Many dark chocolate bars are vegetarian, even if they are not vegan, so just check the packaging.
So far 125 grams, rough cut.
1 second sodium bicarbonate of soda (optional)
100ml boiling water 50
Ml soya-bean milk
1 teaspoon vanilla extract
150 ml sunflower or almond oil.
100 grams of soft pink sugar.
150 grams of plain flour.
4 tablespoons cocoa powder.
2 teaspoons baking powder
1/2 teaspoon ground ginger.
1 teaspoon cinnamon
1/4 teaspoon pepper.
A bit of clove
A pinch of salt
As the ice
100 grams of dark chocolate.
3 tablespoons golden syrup
1 tablespoon soy milk
Preheat oven to 180C / 350F/gas 4. Lubricate and line spring or loose round 20cm cake tin.
Soak in soda water with sodium bicarbonate for 10-15 minutes or until softened. Soda bicarbonate can help a date, but it doesn’t matter if you can wait a few minutes for them to naturally soften in hot water. After softening, mix the date and soaking liquid into the mud.

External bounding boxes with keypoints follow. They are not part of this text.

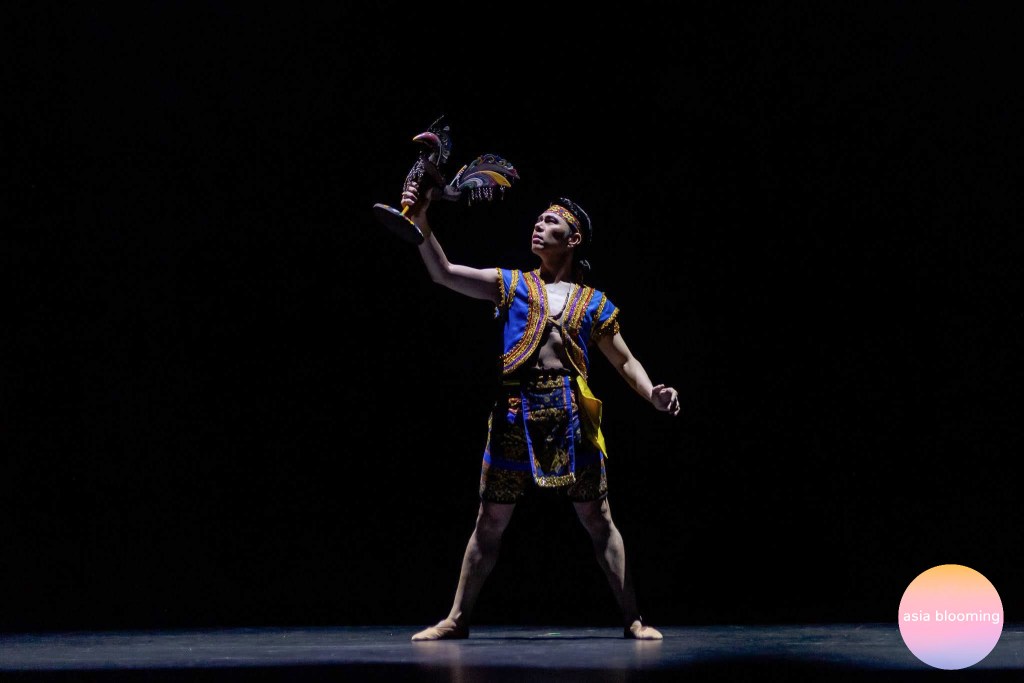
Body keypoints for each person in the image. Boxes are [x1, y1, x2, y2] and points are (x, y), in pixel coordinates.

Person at [400, 179, 680, 641]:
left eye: (550, 222)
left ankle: (633, 619)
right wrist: (422, 220)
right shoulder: (511, 284)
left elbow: (625, 361)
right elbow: (444, 272)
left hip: (571, 416)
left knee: (599, 519)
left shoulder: (593, 302)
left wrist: (652, 393)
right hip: (514, 412)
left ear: (573, 239)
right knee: (489, 520)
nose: (539, 225)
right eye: (538, 219)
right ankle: (456, 618)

Combine the stock, soy milk, vanilla extract, oil and sugar. In another bowl, sift the flour and cocoa powder together and stir in the baking powder, spices and salt. Add the dry ingredients to the wet mixture and play vigorously for 1 minute. I usually try to fold the material as gently as possible to avoid the “activated” elasticity of the gluten, but for the batter, the other side is necessary: since the cake does not contain egg binding proteins, we need the gluten used in the structure.
Pour the batter into the prepared tin and bake for 35 to 45 minutes – or as soon as the cake rises, begin to contract from the side of the tin. When you’re ready, the center knife will not have any crumbs stuck to it. Put the cake in a tin to cool before going out (it becomes very soft and tender after being baked fresh).
When the cake cools, prepare to freeze: the chocolate melts in the microwave or in a mild saucepan. Add the golden syrup, then the soy milk. If it has a runny nose, let it cool and thicken for a few minutes. Put it on the top and side of the cake, don’t worry, if it looks a little messy – and it’s subtly labeled “village,” you’ll rise above criticism.
Solla Eiriksdottir cheesecake and blueberries.
It will take at least three hours before service.
450 grams of cashew nuts
240 grams maple syrup
4 tablespoons lemon juice
2 teaspoons vanilla powder.
2 tablespoons probiotics powder.
A small pinch of salt
160g coconut oil
2 tablespoons ground strange seeds.
As earth’s crust
280 grams of dried
60 ml coconut oil, liquefied.
A pinch of salt
For the top
275 grams of blueberry jam.
150 grams of fresh blueberries.
Align a 23-centimeter cake tin with parchment (baking paper). When filling, place cashews in a bowl and soak in enough water for about 2 hours. Drain and discard the soaked water. Put on hold.
At the same time, make the crust (base). Combine hickory, mulberry, oil and salt in a food processor until they stick together, but they’re still a bit rough. Press the mixture into the prepared pan with your fingers. Make sure it covers the bottom of the pot.
To fill, use a high speed blender to drain cashews or process foods with maple syrup, lemon juice, vanilla, probiotics and salt. Mix. Add coconut oil and strange seeds, and mix well. Pour the mixture into the shell, freeze overnight in the fridge, or freeze for 3-4 hours until filled. Top with a layer of blueberry jam and fresh blueberries and services.